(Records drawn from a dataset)

Segment Open

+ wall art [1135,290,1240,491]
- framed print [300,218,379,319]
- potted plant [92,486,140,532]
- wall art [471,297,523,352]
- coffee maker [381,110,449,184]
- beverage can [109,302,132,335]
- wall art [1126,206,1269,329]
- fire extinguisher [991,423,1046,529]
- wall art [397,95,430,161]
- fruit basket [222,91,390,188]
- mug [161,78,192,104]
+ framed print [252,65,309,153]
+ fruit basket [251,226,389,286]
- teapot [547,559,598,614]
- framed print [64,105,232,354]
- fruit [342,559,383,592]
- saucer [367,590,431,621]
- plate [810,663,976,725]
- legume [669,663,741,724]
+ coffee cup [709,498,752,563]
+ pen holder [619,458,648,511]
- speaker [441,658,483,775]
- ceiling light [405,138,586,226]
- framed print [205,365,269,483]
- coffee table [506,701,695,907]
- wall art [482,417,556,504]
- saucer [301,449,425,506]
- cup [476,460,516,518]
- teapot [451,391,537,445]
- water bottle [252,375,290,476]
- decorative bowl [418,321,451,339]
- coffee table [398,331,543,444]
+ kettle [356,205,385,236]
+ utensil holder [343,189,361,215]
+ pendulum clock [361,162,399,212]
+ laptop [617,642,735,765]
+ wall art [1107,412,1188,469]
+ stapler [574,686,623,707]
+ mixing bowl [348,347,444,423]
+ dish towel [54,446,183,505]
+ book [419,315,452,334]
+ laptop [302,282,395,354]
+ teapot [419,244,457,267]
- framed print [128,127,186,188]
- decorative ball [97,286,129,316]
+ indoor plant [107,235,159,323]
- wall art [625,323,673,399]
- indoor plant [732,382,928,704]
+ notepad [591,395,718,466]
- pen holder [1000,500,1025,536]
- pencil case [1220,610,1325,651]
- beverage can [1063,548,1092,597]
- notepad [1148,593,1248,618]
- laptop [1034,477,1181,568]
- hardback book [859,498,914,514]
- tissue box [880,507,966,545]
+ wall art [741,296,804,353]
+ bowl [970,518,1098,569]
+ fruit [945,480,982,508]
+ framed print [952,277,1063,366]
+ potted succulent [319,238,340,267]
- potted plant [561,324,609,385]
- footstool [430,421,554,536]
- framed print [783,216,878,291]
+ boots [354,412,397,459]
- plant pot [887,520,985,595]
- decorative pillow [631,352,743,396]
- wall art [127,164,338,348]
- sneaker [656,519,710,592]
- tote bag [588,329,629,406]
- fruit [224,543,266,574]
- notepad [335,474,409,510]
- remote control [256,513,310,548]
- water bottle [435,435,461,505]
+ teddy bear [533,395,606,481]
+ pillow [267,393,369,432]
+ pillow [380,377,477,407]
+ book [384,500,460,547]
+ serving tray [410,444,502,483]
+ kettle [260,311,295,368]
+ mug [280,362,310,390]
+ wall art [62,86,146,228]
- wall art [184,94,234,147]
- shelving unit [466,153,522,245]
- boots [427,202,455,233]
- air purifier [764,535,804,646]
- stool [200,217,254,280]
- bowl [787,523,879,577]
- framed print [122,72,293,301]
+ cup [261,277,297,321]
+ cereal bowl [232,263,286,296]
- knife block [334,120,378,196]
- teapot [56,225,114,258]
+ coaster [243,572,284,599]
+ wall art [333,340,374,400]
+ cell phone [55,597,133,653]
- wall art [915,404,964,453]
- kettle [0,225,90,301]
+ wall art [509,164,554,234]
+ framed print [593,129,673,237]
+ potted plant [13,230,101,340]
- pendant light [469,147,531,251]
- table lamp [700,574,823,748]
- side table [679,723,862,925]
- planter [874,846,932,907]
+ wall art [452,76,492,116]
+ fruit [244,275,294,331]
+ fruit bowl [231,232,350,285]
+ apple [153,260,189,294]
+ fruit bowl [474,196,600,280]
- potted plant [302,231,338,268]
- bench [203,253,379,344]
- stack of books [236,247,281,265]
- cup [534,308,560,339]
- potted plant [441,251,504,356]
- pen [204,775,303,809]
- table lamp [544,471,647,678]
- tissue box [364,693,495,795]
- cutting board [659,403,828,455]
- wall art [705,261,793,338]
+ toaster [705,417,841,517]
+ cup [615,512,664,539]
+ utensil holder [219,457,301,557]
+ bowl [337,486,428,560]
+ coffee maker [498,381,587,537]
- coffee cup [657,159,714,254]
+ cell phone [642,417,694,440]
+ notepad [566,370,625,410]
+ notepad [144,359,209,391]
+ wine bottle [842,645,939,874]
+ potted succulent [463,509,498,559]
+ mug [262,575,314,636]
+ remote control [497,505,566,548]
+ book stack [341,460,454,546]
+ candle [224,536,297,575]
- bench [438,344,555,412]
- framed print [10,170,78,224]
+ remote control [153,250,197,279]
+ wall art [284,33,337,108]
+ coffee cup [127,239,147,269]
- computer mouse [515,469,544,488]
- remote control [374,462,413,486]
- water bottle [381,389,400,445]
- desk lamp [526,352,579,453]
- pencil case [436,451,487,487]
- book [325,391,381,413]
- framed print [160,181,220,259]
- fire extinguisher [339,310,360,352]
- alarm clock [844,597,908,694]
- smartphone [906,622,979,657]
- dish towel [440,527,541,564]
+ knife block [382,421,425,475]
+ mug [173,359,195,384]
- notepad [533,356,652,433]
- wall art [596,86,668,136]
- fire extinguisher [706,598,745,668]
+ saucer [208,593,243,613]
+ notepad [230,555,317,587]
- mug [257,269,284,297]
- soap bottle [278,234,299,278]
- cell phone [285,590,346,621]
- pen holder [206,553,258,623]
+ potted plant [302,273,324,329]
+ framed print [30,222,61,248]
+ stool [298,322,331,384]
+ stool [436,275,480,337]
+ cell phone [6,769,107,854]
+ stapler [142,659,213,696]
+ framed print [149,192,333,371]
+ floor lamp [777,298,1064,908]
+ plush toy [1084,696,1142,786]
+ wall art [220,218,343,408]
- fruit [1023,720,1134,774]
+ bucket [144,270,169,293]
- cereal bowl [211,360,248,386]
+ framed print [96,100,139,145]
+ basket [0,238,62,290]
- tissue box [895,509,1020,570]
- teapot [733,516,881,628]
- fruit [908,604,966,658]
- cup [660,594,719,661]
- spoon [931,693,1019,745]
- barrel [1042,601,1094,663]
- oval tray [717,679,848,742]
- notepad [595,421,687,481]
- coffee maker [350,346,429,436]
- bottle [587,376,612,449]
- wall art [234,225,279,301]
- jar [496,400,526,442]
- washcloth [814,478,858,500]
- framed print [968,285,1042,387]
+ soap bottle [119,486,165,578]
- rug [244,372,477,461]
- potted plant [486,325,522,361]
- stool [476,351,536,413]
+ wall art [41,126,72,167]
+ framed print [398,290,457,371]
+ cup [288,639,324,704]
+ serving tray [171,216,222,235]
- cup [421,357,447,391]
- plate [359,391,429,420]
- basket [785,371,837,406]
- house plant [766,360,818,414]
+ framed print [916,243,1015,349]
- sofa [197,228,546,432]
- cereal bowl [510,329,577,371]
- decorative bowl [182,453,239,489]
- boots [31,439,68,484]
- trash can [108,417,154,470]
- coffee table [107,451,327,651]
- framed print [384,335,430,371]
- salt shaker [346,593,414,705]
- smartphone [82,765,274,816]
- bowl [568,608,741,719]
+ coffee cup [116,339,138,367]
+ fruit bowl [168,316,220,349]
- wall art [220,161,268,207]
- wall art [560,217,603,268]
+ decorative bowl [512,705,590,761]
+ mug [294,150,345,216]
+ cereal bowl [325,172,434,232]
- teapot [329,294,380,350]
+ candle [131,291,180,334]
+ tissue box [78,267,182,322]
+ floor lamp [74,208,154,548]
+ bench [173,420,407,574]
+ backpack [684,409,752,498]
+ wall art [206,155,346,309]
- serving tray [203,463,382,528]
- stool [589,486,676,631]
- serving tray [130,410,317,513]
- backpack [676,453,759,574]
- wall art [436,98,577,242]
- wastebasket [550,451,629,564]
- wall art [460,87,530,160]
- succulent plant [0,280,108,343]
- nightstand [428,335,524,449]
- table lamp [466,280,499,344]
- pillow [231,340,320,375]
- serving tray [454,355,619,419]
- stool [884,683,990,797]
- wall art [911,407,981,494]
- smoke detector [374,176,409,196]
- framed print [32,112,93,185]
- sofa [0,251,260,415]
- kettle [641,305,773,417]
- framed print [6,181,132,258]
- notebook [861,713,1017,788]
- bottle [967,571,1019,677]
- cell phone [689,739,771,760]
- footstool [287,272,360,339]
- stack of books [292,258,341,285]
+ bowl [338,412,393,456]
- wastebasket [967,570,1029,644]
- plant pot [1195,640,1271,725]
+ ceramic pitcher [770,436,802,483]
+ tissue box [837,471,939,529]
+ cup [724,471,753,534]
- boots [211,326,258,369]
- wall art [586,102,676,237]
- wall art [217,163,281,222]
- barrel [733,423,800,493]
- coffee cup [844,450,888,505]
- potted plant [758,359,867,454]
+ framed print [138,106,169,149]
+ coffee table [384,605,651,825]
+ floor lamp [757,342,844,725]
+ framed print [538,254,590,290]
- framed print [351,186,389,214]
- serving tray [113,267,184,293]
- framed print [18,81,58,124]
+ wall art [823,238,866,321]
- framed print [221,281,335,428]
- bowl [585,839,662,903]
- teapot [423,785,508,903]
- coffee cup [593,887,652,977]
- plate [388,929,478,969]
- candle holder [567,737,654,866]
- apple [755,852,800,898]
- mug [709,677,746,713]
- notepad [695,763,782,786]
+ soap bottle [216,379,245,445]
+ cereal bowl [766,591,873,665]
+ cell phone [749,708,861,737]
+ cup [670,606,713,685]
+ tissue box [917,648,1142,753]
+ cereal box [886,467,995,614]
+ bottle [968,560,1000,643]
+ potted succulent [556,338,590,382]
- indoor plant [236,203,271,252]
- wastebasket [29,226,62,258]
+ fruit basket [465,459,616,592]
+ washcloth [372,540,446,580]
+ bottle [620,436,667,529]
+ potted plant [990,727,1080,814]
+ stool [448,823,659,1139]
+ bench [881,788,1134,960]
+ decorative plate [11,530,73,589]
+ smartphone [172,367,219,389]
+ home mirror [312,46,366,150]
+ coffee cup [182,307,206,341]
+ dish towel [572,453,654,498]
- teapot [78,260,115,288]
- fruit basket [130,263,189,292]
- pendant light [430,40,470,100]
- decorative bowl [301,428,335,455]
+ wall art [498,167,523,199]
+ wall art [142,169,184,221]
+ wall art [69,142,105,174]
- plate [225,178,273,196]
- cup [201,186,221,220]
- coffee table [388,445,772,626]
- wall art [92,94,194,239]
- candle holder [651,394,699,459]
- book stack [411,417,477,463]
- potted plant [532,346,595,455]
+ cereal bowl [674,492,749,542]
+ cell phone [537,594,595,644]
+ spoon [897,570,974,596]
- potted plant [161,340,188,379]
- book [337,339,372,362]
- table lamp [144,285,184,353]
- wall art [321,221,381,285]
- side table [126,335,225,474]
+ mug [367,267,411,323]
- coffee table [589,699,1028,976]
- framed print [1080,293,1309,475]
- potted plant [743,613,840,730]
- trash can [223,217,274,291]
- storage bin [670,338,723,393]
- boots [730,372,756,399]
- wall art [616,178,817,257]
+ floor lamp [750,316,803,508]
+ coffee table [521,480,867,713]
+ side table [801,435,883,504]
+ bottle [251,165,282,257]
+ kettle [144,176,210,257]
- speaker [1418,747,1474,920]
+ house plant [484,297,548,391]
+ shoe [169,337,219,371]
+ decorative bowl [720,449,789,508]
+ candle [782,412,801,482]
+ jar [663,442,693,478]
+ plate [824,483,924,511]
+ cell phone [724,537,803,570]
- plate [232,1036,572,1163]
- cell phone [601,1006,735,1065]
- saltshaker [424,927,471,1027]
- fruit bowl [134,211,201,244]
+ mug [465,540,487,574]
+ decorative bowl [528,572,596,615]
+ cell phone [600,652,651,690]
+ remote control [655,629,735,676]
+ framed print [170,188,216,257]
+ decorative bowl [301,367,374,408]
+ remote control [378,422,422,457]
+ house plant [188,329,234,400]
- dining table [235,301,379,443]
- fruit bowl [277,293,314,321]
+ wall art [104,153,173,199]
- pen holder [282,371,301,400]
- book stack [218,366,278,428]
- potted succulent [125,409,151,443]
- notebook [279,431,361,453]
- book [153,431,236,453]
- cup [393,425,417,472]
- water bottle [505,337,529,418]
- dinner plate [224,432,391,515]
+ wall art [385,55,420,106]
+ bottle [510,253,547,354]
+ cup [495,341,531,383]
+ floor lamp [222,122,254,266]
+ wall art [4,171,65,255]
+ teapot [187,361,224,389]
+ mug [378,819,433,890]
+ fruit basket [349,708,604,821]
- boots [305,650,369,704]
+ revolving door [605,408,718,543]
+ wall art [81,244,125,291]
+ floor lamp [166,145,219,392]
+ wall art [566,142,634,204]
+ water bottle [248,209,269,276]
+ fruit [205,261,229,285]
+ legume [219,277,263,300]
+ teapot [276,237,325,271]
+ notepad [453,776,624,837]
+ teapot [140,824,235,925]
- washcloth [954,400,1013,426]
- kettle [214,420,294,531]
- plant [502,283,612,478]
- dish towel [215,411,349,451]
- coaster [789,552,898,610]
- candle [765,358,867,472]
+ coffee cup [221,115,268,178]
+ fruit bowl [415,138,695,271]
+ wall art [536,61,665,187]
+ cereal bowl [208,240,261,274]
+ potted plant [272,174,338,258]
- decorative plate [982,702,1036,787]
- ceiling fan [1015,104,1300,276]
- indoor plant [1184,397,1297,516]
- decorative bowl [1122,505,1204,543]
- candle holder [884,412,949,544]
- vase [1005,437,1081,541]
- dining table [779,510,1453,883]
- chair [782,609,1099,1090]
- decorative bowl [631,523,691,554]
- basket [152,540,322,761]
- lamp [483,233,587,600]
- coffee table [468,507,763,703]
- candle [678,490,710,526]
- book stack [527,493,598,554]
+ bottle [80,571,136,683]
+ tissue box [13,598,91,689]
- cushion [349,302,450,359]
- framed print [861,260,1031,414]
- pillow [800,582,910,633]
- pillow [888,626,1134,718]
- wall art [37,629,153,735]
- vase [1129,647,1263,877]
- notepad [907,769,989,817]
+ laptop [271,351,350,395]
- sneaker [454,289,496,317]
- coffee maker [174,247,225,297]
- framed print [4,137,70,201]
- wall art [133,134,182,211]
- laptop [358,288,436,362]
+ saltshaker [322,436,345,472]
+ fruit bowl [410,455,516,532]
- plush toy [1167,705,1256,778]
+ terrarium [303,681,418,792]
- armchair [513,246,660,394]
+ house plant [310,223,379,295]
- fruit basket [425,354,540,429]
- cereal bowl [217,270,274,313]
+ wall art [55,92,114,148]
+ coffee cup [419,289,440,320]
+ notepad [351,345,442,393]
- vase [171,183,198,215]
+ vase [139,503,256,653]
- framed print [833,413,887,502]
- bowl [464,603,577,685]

Segment Closed

> EXERCISE REQUIREMENTS:
Your task is to quote the lines above, beginning with the first and ending with the one that holds "wall art [741,296,804,353]".

> TASK OUTPUT:
+ wall art [1135,290,1240,491]
- framed print [300,218,379,319]
- potted plant [92,486,140,532]
- wall art [471,297,523,352]
- coffee maker [381,110,449,184]
- beverage can [109,302,132,335]
- wall art [1126,206,1269,329]
- fire extinguisher [991,423,1046,529]
- wall art [397,95,430,161]
- fruit basket [222,91,390,188]
- mug [161,78,192,104]
+ framed print [252,65,309,153]
+ fruit basket [251,226,389,286]
- teapot [547,559,598,614]
- framed print [64,105,232,354]
- fruit [342,559,383,592]
- saucer [367,590,431,621]
- plate [810,663,976,725]
- legume [669,663,741,724]
+ coffee cup [709,498,752,563]
+ pen holder [619,458,648,511]
- speaker [441,658,483,775]
- ceiling light [405,138,586,226]
- framed print [205,365,269,483]
- coffee table [506,701,695,907]
- wall art [482,417,556,504]
- saucer [301,449,425,506]
- cup [476,460,516,518]
- teapot [451,391,537,445]
- water bottle [252,375,290,476]
- decorative bowl [418,321,451,339]
- coffee table [398,331,543,444]
+ kettle [356,205,385,236]
+ utensil holder [343,189,361,215]
+ pendulum clock [361,162,399,212]
+ laptop [617,642,735,765]
+ wall art [1107,412,1188,469]
+ stapler [574,686,623,707]
+ mixing bowl [348,347,444,423]
+ dish towel [54,446,183,505]
+ book [419,315,452,334]
+ laptop [302,282,395,354]
+ teapot [419,244,457,267]
- framed print [128,127,186,188]
- decorative ball [97,286,129,316]
+ indoor plant [107,235,159,323]
- wall art [625,323,673,399]
- indoor plant [732,382,928,704]
+ notepad [591,395,718,466]
- pen holder [1000,500,1025,536]
- pencil case [1220,610,1325,651]
- beverage can [1063,548,1092,597]
- notepad [1148,593,1248,618]
- laptop [1034,477,1181,568]
- hardback book [859,498,914,514]
- tissue box [880,507,966,545]
+ wall art [741,296,804,353]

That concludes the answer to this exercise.